Cut Air Fryer Temp Time Target Internal Temp
Boneless pork chops 200 °C / 400 °F 12–15 min 63 °C / 145 °F
Bone-in pork chops 200 °C / 400 °F 15–18 min 63 °C / 145 °F
Pork tenderloin (whole) 200 °C / 400 °F 18–22 min 63 °C / 145 °F
Pork belly slices 200 °C / 400 °F 15–20 min 71 °C / 160 °F
Pork belly (crackling roast) 200 °C / 400 °F 25–35 min 71 °C / 160 °F
Sausages 180–190 °C / 360–375 °F 12–15 min 71 °C / 160 °F
Bacon rashers 200 °C / 400 °F 7–10 min Cooked through / desired crispness
Gammon steak 180 °C / 360 °F 12–15 min 71 °C / 160 °F
Gammon joint (foil-wrapped) 160 °C / 320 °F ~25–30 min per 500 g 71 °C / 160 °F

For a broader overview of timings across all meat types, the air fryer cooking times reference gives a handy single-page summary.

Pork Chops

Pork chops are probably the most commonly air-fried pork cut, and for good reason — they cook quickly, take on a nicely browned crust, and stay far juicier at 63 °C / 145 °F than they ever did when recipes demanded they were fully grey.

Preparation

  • Pat the chops dry with kitchen paper before seasoning. Surface moisture turns to steam and inhibits browning.
  • Brush or spray lightly with oil — just enough to help the seasoning adhere and encourage a crust. Pork chops do not need much.
  • Season generously. A simple combination of salt, pepper, garlic powder, and smoked paprika works very well. For thicker chops, consider a quick dry brine (salt only) for 30–60 minutes in the fridge to help moisture retention.
  • If your chops have a fat cap, score it lightly every centimetre or so to prevent the chop from curling as the fat contracts in the heat.

Cooking

  • Place chops in a single layer in the basket. Overlapping chops steam rather than fry and will not brown properly.
  • Flip halfway through the cooking time to ensure even browning on both sides.
  • Check temperature at the thickest point, away from any bone. Pull the chops at 63 °C / 145 °F and rest for 3 minutes on a warm plate — carry-over cooking will nudge the temperature up a few degrees further.

Thick vs thin chops

Thicker chops (2.5 cm / 1 inch or more) are more forgiving in the air fryer because there is a wider window between hitting the safe temperature and drying out. Very thin chops (under 1.5 cm / ½ inch) can overcook in minutes, so check them early and be ready to pull them quickly. Bone-in chops tend to cook a little more slowly around the bone, so always probe the thickest meat away from the bone.

Marinade Shortcut

Even 20–30 minutes in a simple marinade (soy sauce, a little honey, garlic, and oil) adds depth to air-fried chops. Pat them reasonably dry before cooking to avoid excess moisture in the basket, but a light coating is fine.

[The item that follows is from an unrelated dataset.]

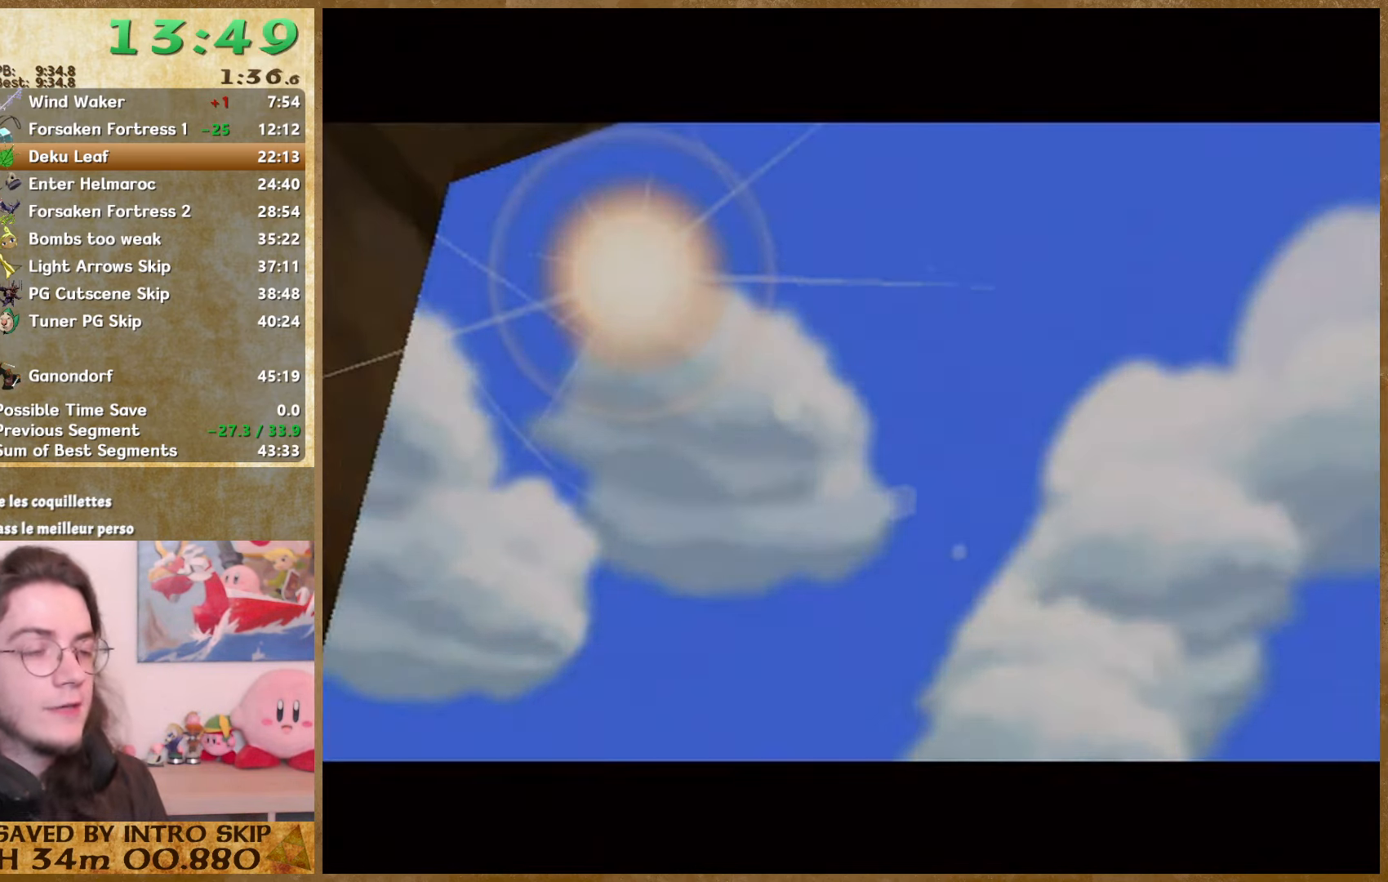
{"buttons": ["A"], "left_stick": "center", "right_stick": "center", "events": [[34, "B", "up"], [67, "A", "down"], [134, "B", "down"], [167, "B", "up"], [267, "A", "up"], [267, "B", "down"], [334, "B", "up"], [367, "A", "down"], [434, "B", "down"], [467, "B", "up"]]}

Pork Belly and Roasting Joints

Pork Belly Slices

Sliced pork belly needs no added oil — it has more than enough fat of its own. Lay slices in a single layer at 200 °C / 400 °F for 15–20 minutes, turning once, until the meat is cooked through and the edges are caramelised. The rendered fat will drip into the drawer; adding a tablespoon of water to the drawer below the basket helps prevent it from smoking.

Pork Belly for Crackling

Getting proper crackling from the air fryer is genuinely achievable — arguably easier than in a conventional oven — but preparation is the key.

  • Score the skin deeply at 1 cm intervals with a sharp knife or a Stanley knife, cutting through the rind but not into the meat itself.
  • Dry the skin thoroughly. Ideally, leave the piece uncovered on a rack in the fridge overnight so the surface moisture evaporates completely. If you are short on time, pat it very dry with kitchen paper, then blast it with a hairdryer for a minute — this sounds eccentric but genuinely works.
  • Rub the skin with fine salt (not flaked salt) and a little oil, pressing it into the scores.
  • Cook at 200 °C / 400 °F throughout. Unlike oven methods that start low and finish high, the air fryer maintains high circulating heat that crisps the skin consistently. Check at 25 minutes; thick pieces may need up to 35 minutes.
  • Rest for at least 5 minutes before cutting — this allows the crackling to fully harden as it cools slightly.

Roasting Joints

A small pork loin or shoulder joint (up to about 1.5 kg) fits in most mid-to-large air fryers. Start at 200 °C / 400 °F for the first 10 minutes to colour the outside, then reduce to around 180 °C / 360 °F for the remainder. Use your thermometer to cook to 63 °C / 145 °F at the thickest point, then rest under foil for at least 5 minutes. Very large joints are better finished in a conventional oven; the air fryer's strength is speed and crispness on smaller pieces.

Sausages and Bacon

Sausages

The air fryer produces evenly browned, properly cooked sausages with far less effort than a frying pan. Because sausages contain fat that renders as they cook, no added oil is needed.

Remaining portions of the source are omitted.